I’m pretty sure there’s enough magical accounting going on inside a mega-corporate oligopoly like Rogers to make us all not take too seriously the figures provided in the MLB franchise valuation pieces we see annually by Forbes.
That said, their just-released 2012 edition provides some interesting food for thought– as one might expect.
The basics? Let’s start with the fact that, while still just the 25th-most valuable franchise in the majors, the Jays value has jumped by $76-million since their 2011 report– up to $413-million from $331-million last year. That’s a 23% rate of growth, which was the fifth-best in the Majors.
Their operating income– aka the difference between operating revenues and operating expenses– was at $24.9-million. That’s the second highest figure the team has pulled in over the last decade– and $14.9-million more than the operating income of the Yankees and ninth overall.
You’ll never guess why they believe that is.
“The television rights fee paid to the Toronto Blue Jays by Rogers Sportsnet doubled in 2011,” they write. “TSN, which had been televising a handful of games, no longer shows the team’s games. Both the Blue Jays and Sportsnet are subsidiaries of Rogers Communications. This jump in television revenue helped boost the team’s operating income to $25 million from $4 million the previous season. The bottom line was also goosed by the team’s low payroll. The Blue Jays have been in the lower third of the league’s payroll the past two seasons.”
Forbes also provides a breakdown of the franchise’s valuation, which interestingly reports that only $44-million of the club’s value (10.6%) is attributable to its brand. Forbes doesn’t say what goes into this number, but the number for the Yankees is $363-million (19.8%), while the Red Sox– who were passed as the second most valuable franchise by the Dodgers– are at $192-million (19.2%). Clearly the Jays aren’t misguided in their attempts to re-brand and to strengthen their brand across the country– nebulous as the terminology Forbes is using may be.
So… ya. Bottom line is, as far as I can tell, the Jays made some money last year.
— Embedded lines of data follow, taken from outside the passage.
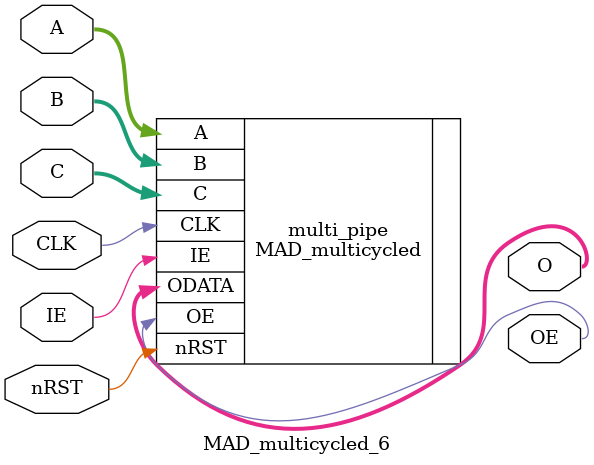
<source format=v>
`include "system_defines.vh"

module MAD_multicycled_6 (
	input					CLK,	// clock
	input					nRST,	// reset (active low)
	input					IE,		// input enable
	input	[31:0]			A,		// A
	input	[31:0]			B,		// B
	input	[31:0]			C,		// C
	output					OE,		// output enable
	output	[31:0]			O		// output
);

// definition & assignment ---------------------------------------------------

// implementation ------------------------------------------------------------
MAD_multicycled #(
	.CYCLE		(6)
) multi_pipe (
	.CLK		(CLK),
	.nRST		(nRST),
	.IE			(IE),
	.A			(A),
	.B			(B),
	.C			(C),
	.OE			(OE),
	.ODATA		(O)
);

endmodule

</source>
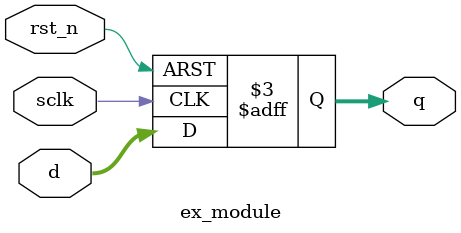
<source format=v>
module ex_module(
       input wire	    sclk,
       input wire	    rst_n,
	   input wire [7:0]	d,
       output reg [7:0] q	   

); 


always @(posedge sclk or negedge rst_n)
begin
  if(rst_n == 1'b0)
    q <= 8'h00;
  else
    q <= d;
end

endmodule
</source>
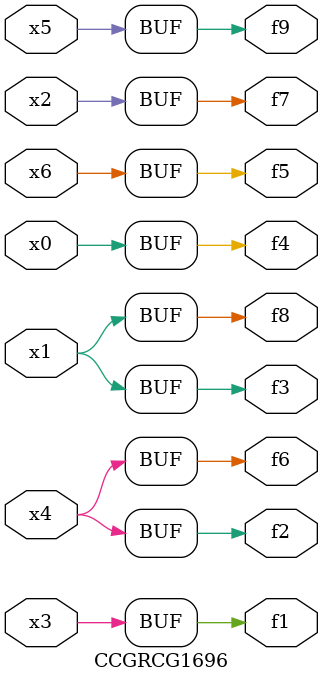
<source format=v>
module CCGRCG1696(
	input x0, x1, x2, x3, x4, x5, x6,
	output f1, f2, f3, f4, f5, f6, f7, f8, f9
);
	assign f1 = x3;
	assign f2 = x4;
	assign f3 = x1;
	assign f4 = x0;
	assign f5 = x6;
	assign f6 = x4;
	assign f7 = x2;
	assign f8 = x1;
	assign f9 = x5;
endmodule

</source>
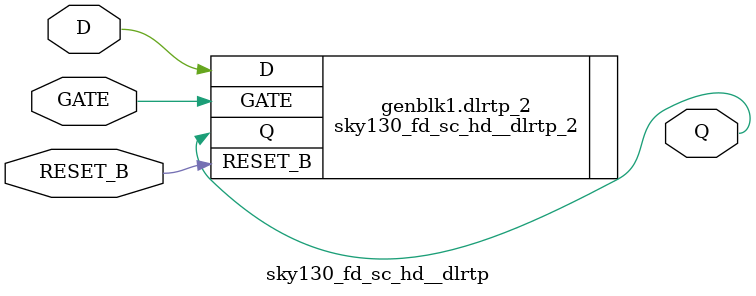
<source format=v>
`default_nettype none

module sky130_fd_sc_hd__dlrtp #(
    parameter integer DRIVE_LEVEL = 2
) (
    Q      ,
    RESET_B,
    D      ,
    GATE
);

    // Module ports
    output Q      ;
    input  RESET_B;
    input  D      ;
    input  GATE   ;

    generate
        if (DRIVE_LEVEL == 2) begin
            sky130_fd_sc_hd__dlrtp_2 dlrtp_2 (
`ifdef USE_POWER_PINS
                .VPWR    (1'b1),
                .VGND    (1'b0),
                .VPB     (1'b1),
                .VNB     (1'b0),
`endif
                .Q       (Q),
                .RESET_B (RESET_B),
                .D       (D),
                .GATE    (GATE)
            );
        end else begin
            // Check sky130 cell library for your requirement and add case
            $error("DRIVE_LEVEL=%d is not implemented", DRIVE_LEVEL);
        end
    endgenerate

endmodule

</source>
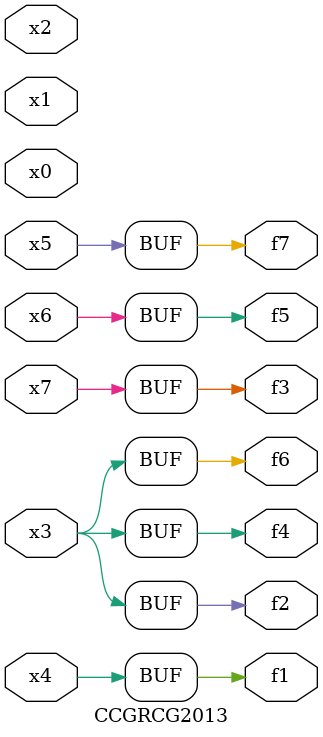
<source format=v>
module CCGRCG2013(
	input x0, x1, x2, x3, x4, x5, x6, x7,
	output f1, f2, f3, f4, f5, f6, f7
);
	assign f1 = x4;
	assign f2 = x3;
	assign f3 = x7;
	assign f4 = x3;
	assign f5 = x6;
	assign f6 = x3;
	assign f7 = x5;
endmodule

</source>
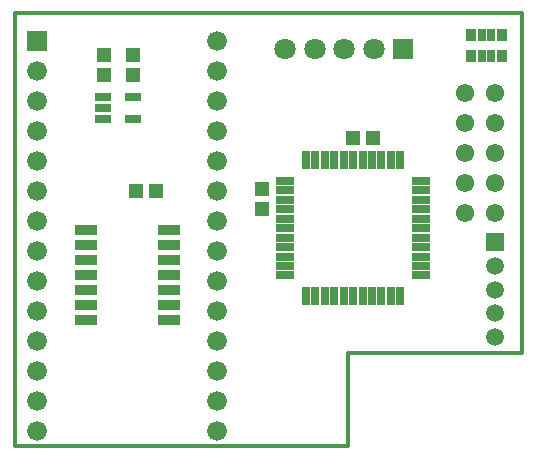
<source format=gts>
G04 DesignSpark PCB Gerber Version 11.0 Build 5877*
%FSLAX35Y35*%
%MOIN*%
%ADD93R,0.02765X0.04340*%
%ADD91R,0.02962X0.06407*%
%ADD92R,0.03750X0.04340*%
%ADD95R,0.04537X0.04537*%
%ADD97R,0.05915X0.05915*%
%ADD27R,0.06600X0.06600*%
%ADD22R,0.07096X0.07096*%
%ADD10C,0.01200*%
%ADD98C,0.05915*%
%ADD94C,0.06100*%
%ADD90R,0.06407X0.02962*%
%ADD99R,0.05521X0.03159*%
%ADD96R,0.07588X0.03356*%
%ADD89R,0.04537X0.04537*%
%ADD26C,0.06600*%
%ADD23C,0.07096*%
X0Y0D02*
D02*
D10*
X2937Y2652D02*
X114222D01*
Y33756D01*
X172053D01*
Y147229D01*
X2937D01*
Y2652D01*
D02*
D22*
X132506Y135195D03*
D02*
D23*
X93136D03*
X102978D03*
X112821D03*
X122663D03*
D02*
D26*
X10500Y7800D03*
Y17800D03*
Y27800D03*
Y37800D03*
Y47800D03*
Y57800D03*
Y67800D03*
Y77800D03*
Y87800D03*
Y97800D03*
Y107800D03*
Y117800D03*
Y127800D03*
X70500Y7800D03*
Y17800D03*
Y27800D03*
Y37800D03*
Y47800D03*
Y57800D03*
Y67800D03*
Y77800D03*
Y87800D03*
Y97800D03*
Y107800D03*
Y117800D03*
Y127800D03*
Y137800D03*
D02*
D27*
X10500D03*
D02*
D89*
X43257Y87835D03*
X49950D03*
X115662Y105497D03*
X122355D03*
D02*
D90*
X93194Y59583D03*
Y62733D03*
Y65883D03*
Y69032D03*
Y72182D03*
Y75331D03*
Y78481D03*
Y81631D03*
Y84780D03*
Y87930D03*
Y91080D03*
X138376Y59583D03*
Y62733D03*
Y65883D03*
Y69032D03*
Y72182D03*
Y75331D03*
Y78481D03*
Y81631D03*
Y84780D03*
Y87930D03*
Y91080D03*
D02*
D91*
X100037Y52741D03*
Y97922D03*
X103187Y52741D03*
Y97922D03*
X106336Y52741D03*
Y97922D03*
X109486Y52741D03*
Y97922D03*
X112635Y52741D03*
Y97922D03*
X115785Y52741D03*
Y97922D03*
X118935Y52741D03*
Y97922D03*
X122084Y52741D03*
Y97922D03*
X125234Y52741D03*
Y97922D03*
X128383Y52741D03*
Y97922D03*
X131533Y52741D03*
Y97922D03*
D02*
D92*
X155114Y132745D03*
Y139831D03*
X165547Y132745D03*
Y139831D03*
D02*
D93*
X158756Y132745D03*
Y139831D03*
X161905Y132745D03*
Y139831D03*
D02*
D94*
X153141Y80502D03*
Y90502D03*
Y100502D03*
Y110502D03*
Y120502D03*
X163141Y80502D03*
Y90502D03*
Y100502D03*
Y110502D03*
Y120502D03*
D02*
D95*
X32634Y126475D03*
Y133168D03*
X42324Y126475D03*
Y133168D03*
X85463Y81734D03*
Y88427D03*
D02*
D96*
X26676Y44702D03*
Y49702D03*
Y54702D03*
Y59702D03*
Y64702D03*
Y69702D03*
Y74702D03*
X54534Y44702D03*
Y49702D03*
Y54702D03*
Y59702D03*
Y64702D03*
Y69702D03*
Y74702D03*
D02*
D97*
X162987Y70643D03*
D02*
D98*
Y39146D03*
Y47020D03*
Y54894D03*
Y62769D03*
D02*
D99*
X32558Y111643D03*
Y115344D03*
Y119045D03*
X42400Y111643D03*
Y119045D03*
X0Y0D02*
M02*

</source>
And while it would be easy to get offended at how they failed to re-invest it over the off-season, let’s not forget that the operating income Forbes reported for them in 2011 was just $3.6-million. If they’re able to sustain such levels and still won’t budge, then we’re probably safe to lose our shit.
For now… I don’t know… maybe it bodes well for the future. I mean the stuff about the increase in TV revenues certainly sounds like it does, as long as it doesn’t somehow end up back in Rogers’ pocket. And, y’know, assuming that we should even take what Forbes says seriously. Which, frankly, we probably shouldn’t.